Relaxation as `Downhill Going' or Steepest Descents

Annealing may also be viewed as a steepest descents motion on the high dimensional discretized action function S. Since there is only one minimum, if we go directly downhill long enough, we will eventually get to the bottom. This is what is behind the various relaxation methods. To express the process mathematically, we say that the `velocity' of the motion of the field is given by the `force' generated from minus the derivative of the action with respect to the field:

$$\frac{\delta \phi_{\vec n}}{\delta t} = - \frac {\partial S}{\partial \phi_{\vec n}}$$ (12)

This is the equation of motion of a completely damped system, and note also that it has the form of a diffusion equation for $\phi$since the rhs involves the spatial second derivative plus additional sources. Time here has no physical meaning but is simply a parameter which monitors the progression towards the minimum. Next, we discretize the time step $\delta t$ and multiply through by this quantity. Calculating the derivative on the rhs from Eq. (9), we can solve for the change in $\phi_{\vec n}$ from one time step to the next. This generates the following discrete equation for the update (we use a second order one dimensional example here for simplicity [17]):

$$\phi_i^{t+1} = (1-\omega) \phi_i^t + \frac{\omega}{2} (\phi_{i-1}^t + \phi_{i+1}^t + \rho_i \frac{4\pi h}{\epsilon} )$$ (13)

where we have collected parameters into $\omega$, which is proportional to the time step $\delta t$ [17], and the superscript t labels the iteration number during relaxation. Here, $\rho_i$ is the total charge per unit cross sectional area on the lattice site i (i.e., the 3-d charge density times h). The ``relaxation parameter" $\omega$controls the convergence of the relaxation method.
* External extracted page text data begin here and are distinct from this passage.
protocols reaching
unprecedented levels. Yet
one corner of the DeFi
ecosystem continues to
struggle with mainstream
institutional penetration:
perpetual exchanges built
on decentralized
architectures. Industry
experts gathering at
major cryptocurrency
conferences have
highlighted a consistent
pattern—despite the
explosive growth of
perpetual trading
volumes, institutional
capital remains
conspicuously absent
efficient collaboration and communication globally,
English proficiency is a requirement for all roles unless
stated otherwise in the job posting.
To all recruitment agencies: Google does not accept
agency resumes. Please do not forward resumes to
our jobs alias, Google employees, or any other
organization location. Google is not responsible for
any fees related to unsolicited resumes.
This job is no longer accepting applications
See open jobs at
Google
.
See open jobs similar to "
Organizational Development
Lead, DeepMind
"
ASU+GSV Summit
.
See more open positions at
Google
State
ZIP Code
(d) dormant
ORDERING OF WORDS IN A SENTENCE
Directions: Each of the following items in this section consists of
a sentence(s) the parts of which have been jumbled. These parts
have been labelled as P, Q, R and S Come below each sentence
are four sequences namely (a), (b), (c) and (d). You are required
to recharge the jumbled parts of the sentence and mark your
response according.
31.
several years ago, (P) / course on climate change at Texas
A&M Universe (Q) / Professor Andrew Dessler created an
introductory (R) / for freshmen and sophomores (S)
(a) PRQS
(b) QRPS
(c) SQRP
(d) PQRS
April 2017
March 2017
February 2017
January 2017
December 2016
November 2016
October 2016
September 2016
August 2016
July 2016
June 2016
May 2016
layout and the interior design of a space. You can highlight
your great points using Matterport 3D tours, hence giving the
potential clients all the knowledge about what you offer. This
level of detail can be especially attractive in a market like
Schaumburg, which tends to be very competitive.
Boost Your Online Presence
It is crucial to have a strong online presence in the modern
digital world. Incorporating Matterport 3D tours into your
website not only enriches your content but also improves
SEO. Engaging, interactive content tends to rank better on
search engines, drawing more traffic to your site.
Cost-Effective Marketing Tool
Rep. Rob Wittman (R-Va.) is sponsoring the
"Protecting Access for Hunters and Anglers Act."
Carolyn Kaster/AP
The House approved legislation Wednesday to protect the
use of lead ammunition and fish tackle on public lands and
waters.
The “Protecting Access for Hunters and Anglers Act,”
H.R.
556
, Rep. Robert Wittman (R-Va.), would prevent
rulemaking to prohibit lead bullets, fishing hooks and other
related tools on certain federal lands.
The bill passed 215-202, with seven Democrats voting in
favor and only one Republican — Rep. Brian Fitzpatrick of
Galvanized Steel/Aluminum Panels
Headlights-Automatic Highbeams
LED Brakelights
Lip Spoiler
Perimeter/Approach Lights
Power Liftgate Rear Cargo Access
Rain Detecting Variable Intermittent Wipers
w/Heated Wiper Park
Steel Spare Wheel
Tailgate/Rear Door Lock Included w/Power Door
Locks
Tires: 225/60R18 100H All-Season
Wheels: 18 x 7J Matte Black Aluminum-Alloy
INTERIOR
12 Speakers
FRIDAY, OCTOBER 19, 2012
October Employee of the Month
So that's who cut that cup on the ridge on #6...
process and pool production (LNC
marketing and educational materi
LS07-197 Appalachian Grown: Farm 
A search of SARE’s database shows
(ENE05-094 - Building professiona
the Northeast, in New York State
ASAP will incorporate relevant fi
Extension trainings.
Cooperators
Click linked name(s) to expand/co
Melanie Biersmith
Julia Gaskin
It is desirable to choose the relaxation parameter as large as possible, but there are stability criteria. The update can be viewed as a matrix operation, and it is mandatory that the matrix iterations lead to a decrease in the error, not an increase. This only occurs if the spectral properties of the update matrix or propagator are such that the magnitudes of all eigenvalues are less than one. If not, the errors in the solution explode and the computer program will quickly generate a numerical overflow!